Copy out every line from the records that includes "pixels".
==== TASK INPUT
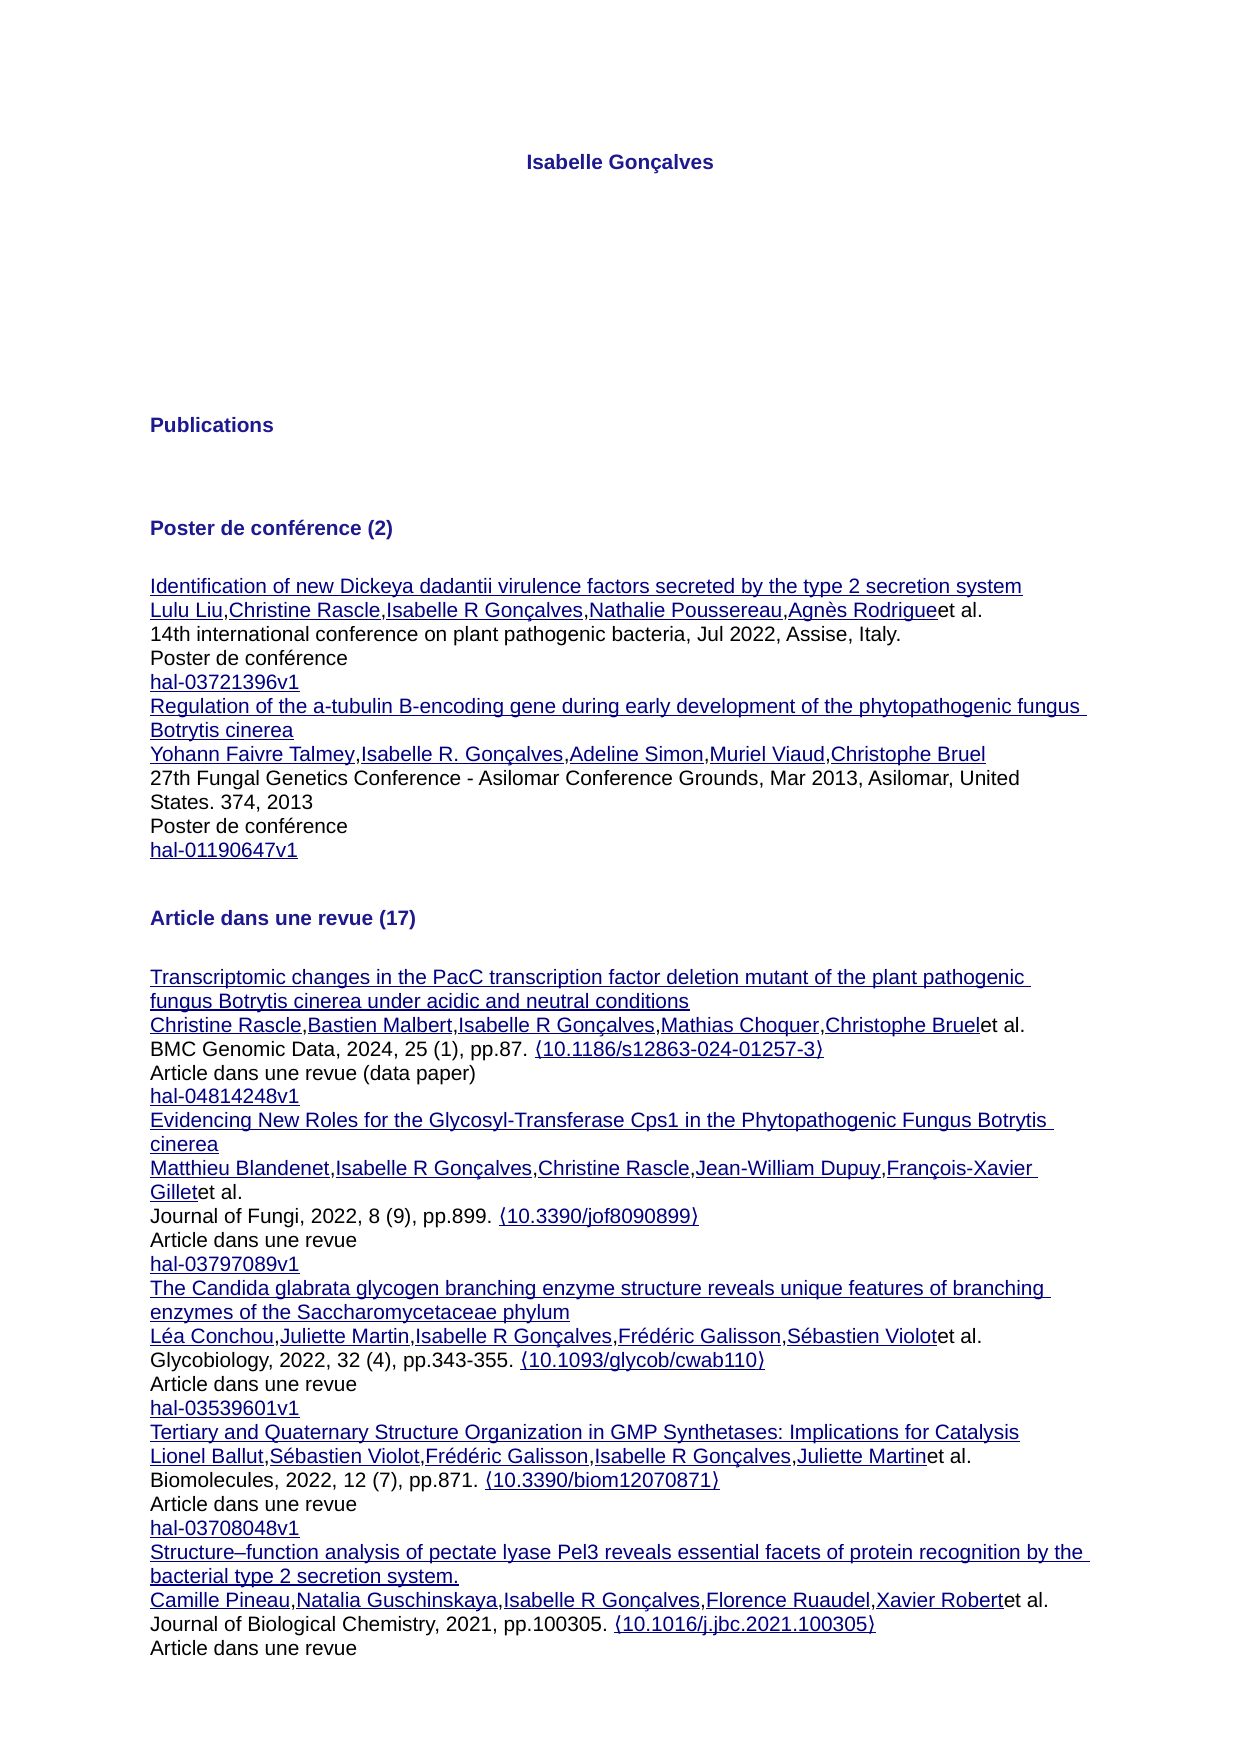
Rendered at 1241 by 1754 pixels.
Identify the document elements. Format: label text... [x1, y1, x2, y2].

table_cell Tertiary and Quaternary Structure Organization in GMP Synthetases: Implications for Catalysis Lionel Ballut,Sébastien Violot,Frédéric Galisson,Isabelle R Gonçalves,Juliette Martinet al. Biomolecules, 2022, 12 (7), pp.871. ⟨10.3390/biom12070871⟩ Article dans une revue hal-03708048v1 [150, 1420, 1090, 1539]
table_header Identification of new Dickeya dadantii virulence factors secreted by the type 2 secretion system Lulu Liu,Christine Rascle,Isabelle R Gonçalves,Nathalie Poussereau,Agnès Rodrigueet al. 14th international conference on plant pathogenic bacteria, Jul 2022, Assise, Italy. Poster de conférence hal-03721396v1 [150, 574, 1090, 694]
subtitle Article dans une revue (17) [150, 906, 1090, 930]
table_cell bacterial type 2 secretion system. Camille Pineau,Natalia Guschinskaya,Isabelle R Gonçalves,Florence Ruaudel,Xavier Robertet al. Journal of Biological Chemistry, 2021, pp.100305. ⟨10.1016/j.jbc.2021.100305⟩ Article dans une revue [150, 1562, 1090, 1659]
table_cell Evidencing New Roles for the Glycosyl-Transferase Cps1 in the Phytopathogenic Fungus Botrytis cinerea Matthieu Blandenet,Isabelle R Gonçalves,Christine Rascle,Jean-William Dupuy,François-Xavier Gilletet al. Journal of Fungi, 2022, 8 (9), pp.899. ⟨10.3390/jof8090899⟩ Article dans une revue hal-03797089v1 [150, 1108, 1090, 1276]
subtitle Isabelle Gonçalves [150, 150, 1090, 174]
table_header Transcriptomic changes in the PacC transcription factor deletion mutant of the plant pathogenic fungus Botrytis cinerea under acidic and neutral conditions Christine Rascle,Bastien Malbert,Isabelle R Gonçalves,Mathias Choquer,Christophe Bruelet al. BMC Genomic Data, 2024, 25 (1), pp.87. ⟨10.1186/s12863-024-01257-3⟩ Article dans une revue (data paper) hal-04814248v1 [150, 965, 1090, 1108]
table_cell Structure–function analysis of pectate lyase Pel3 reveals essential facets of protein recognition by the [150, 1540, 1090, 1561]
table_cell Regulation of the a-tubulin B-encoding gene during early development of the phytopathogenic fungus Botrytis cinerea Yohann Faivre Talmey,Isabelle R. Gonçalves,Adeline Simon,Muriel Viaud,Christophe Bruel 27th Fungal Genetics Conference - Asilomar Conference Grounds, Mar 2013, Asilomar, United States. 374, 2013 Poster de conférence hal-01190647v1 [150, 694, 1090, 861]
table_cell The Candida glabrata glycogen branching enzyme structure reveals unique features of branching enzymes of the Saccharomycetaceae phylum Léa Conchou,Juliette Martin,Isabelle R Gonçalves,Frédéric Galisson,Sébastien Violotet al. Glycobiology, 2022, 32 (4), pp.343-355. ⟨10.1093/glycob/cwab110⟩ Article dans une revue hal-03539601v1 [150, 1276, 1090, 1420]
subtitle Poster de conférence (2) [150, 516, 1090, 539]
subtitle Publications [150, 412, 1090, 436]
========
==== TASK INPUT
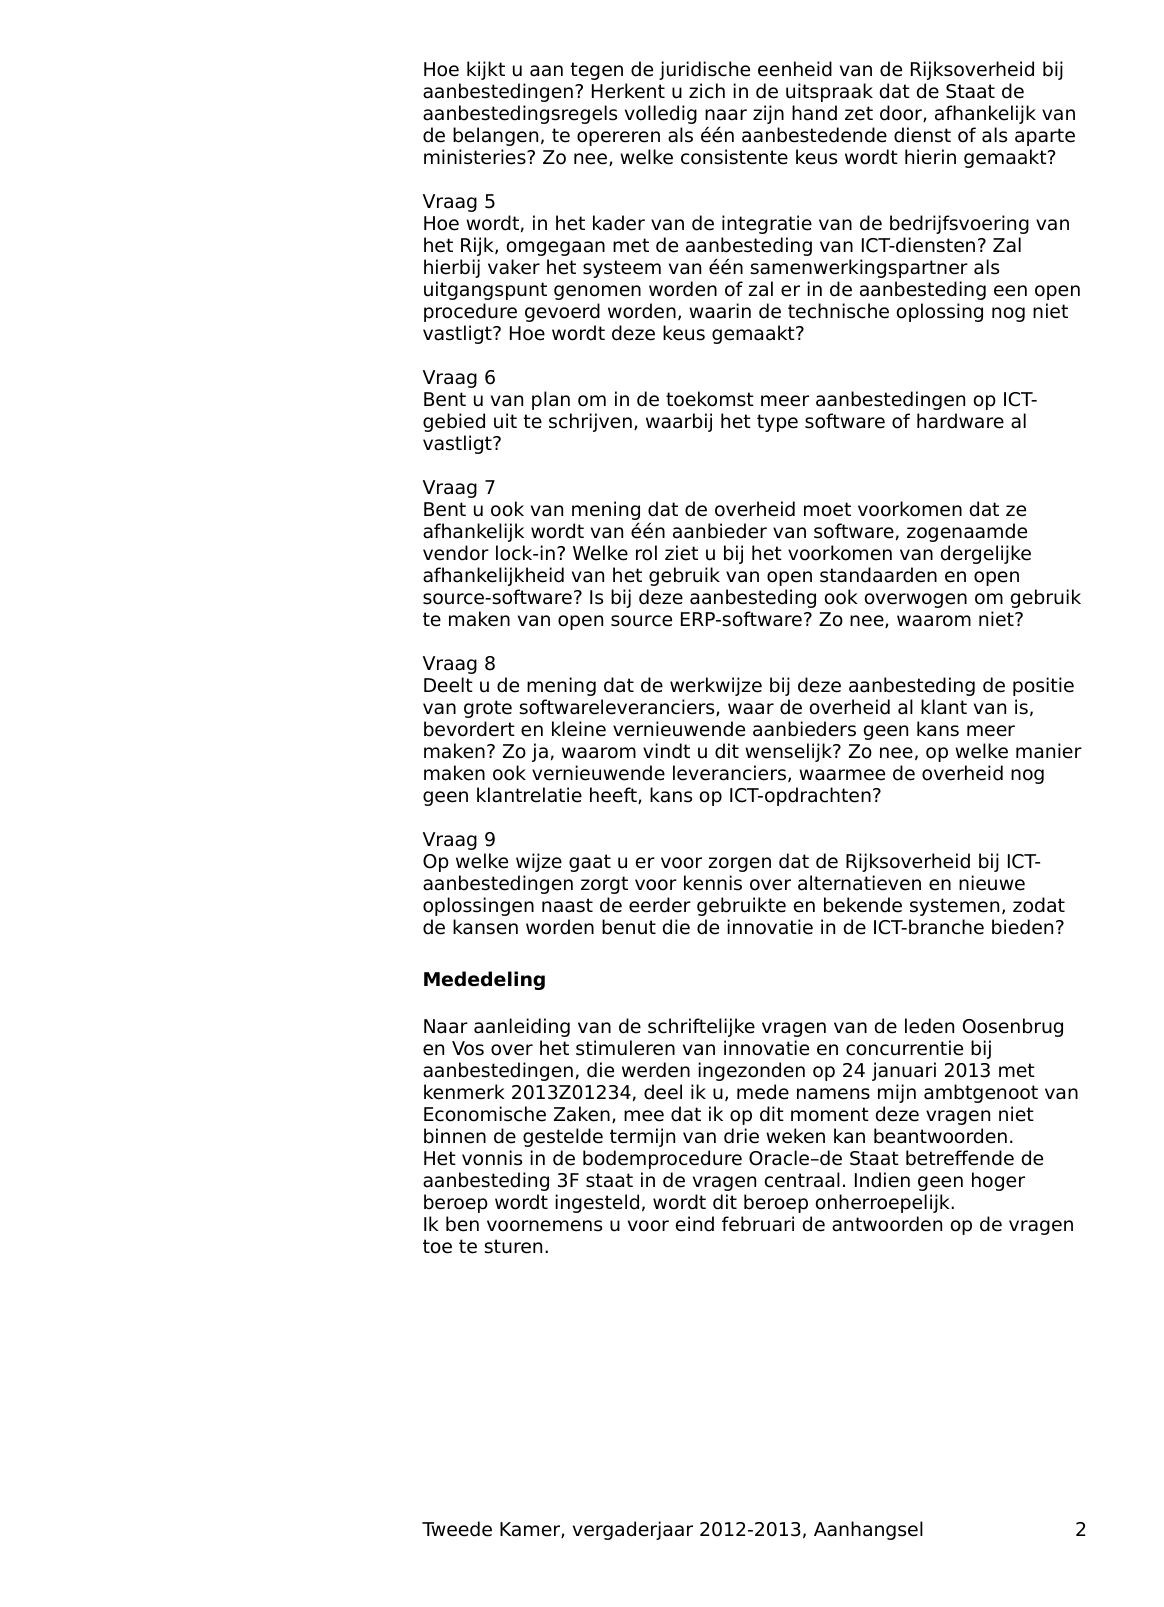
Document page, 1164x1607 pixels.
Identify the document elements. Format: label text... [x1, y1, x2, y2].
========
==== TASK INPUT
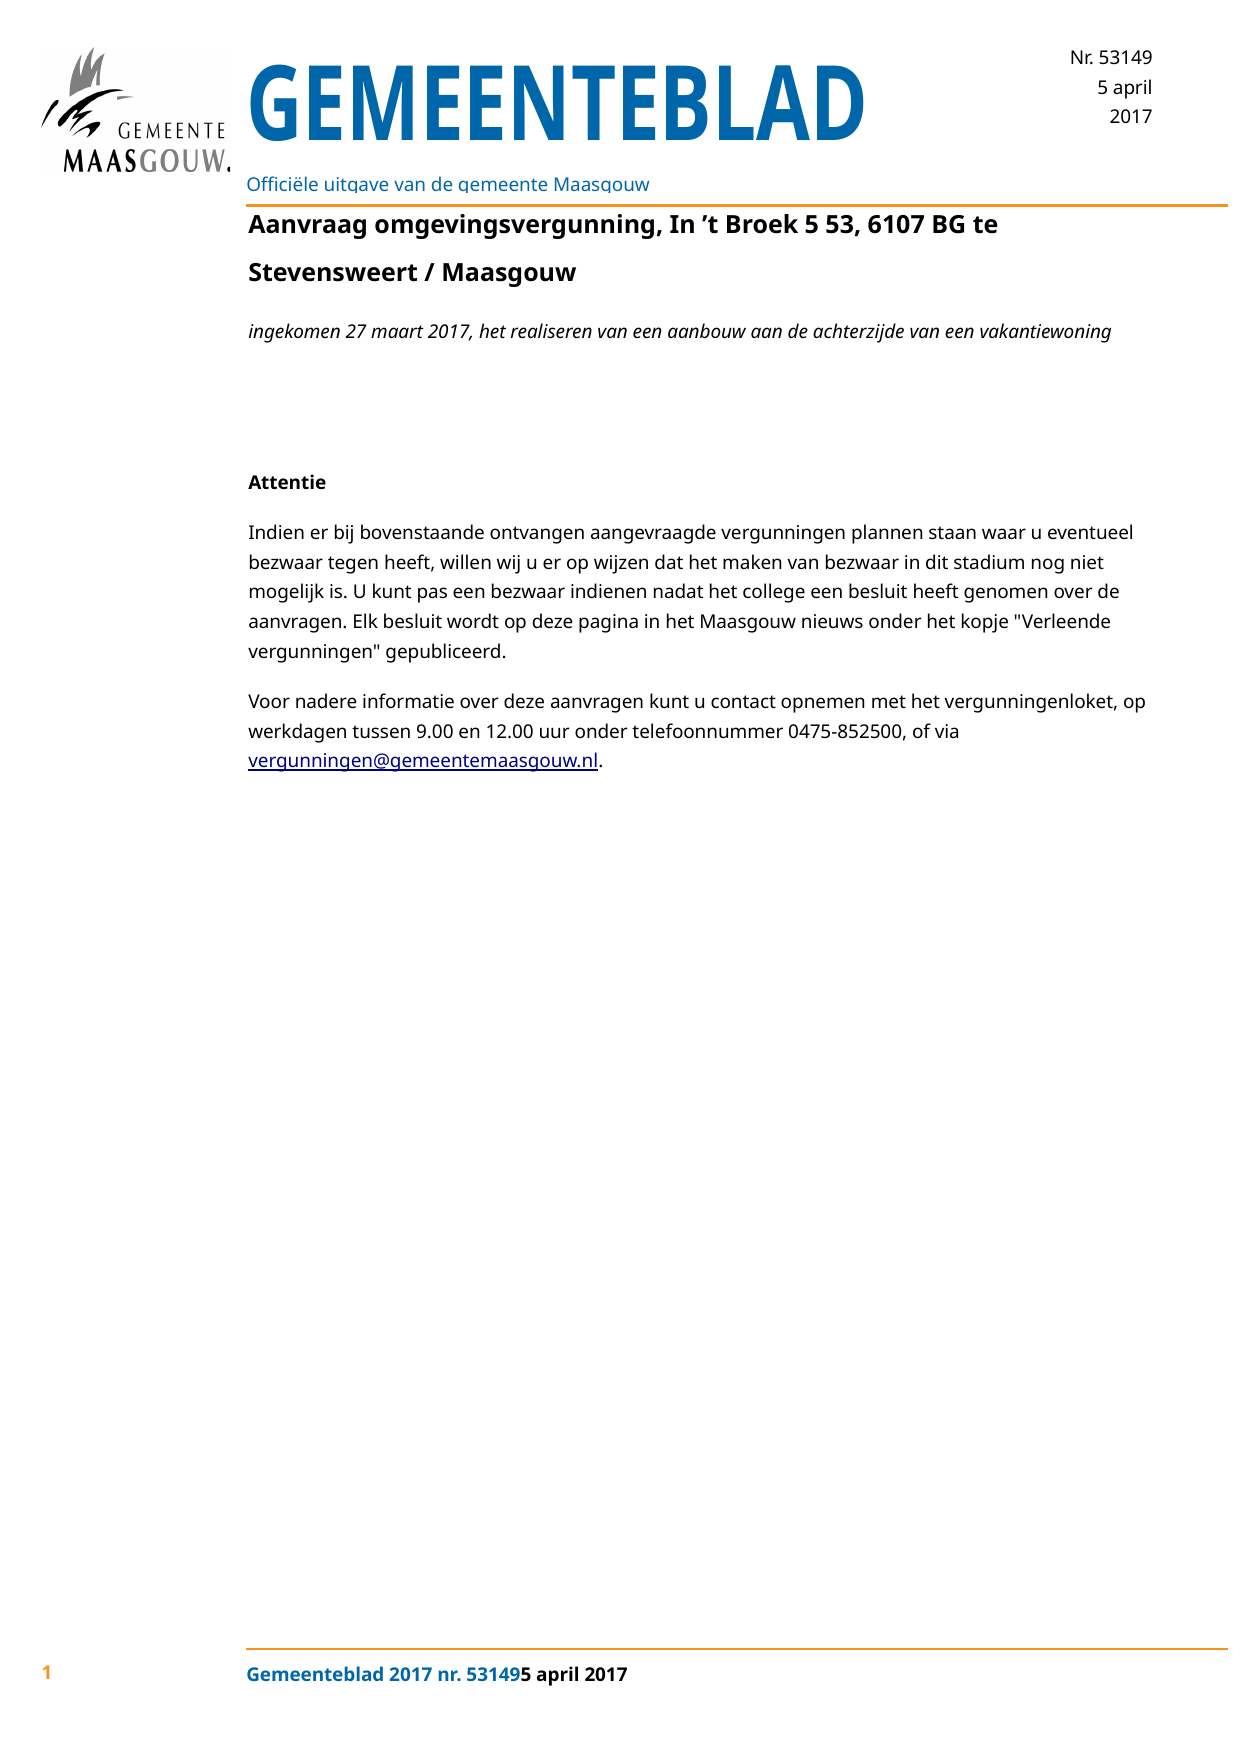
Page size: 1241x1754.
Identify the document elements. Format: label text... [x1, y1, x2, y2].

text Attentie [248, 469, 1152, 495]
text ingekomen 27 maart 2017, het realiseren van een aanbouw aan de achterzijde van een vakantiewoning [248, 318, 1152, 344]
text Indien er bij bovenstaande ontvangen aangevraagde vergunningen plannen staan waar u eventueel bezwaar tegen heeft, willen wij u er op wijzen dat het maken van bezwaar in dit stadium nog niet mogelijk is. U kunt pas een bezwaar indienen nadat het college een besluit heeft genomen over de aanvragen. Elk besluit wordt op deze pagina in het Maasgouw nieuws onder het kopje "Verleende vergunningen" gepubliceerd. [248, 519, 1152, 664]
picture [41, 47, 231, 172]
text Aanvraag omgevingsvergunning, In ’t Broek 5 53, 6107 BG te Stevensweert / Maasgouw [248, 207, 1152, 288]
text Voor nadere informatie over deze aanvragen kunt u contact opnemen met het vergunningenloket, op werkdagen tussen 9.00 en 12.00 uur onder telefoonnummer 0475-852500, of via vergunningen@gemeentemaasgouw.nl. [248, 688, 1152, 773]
========
● **ANSWER SPACE**:
Rendered at 1241 by 1754 pixels.
Document page, 1164x1607 pixels.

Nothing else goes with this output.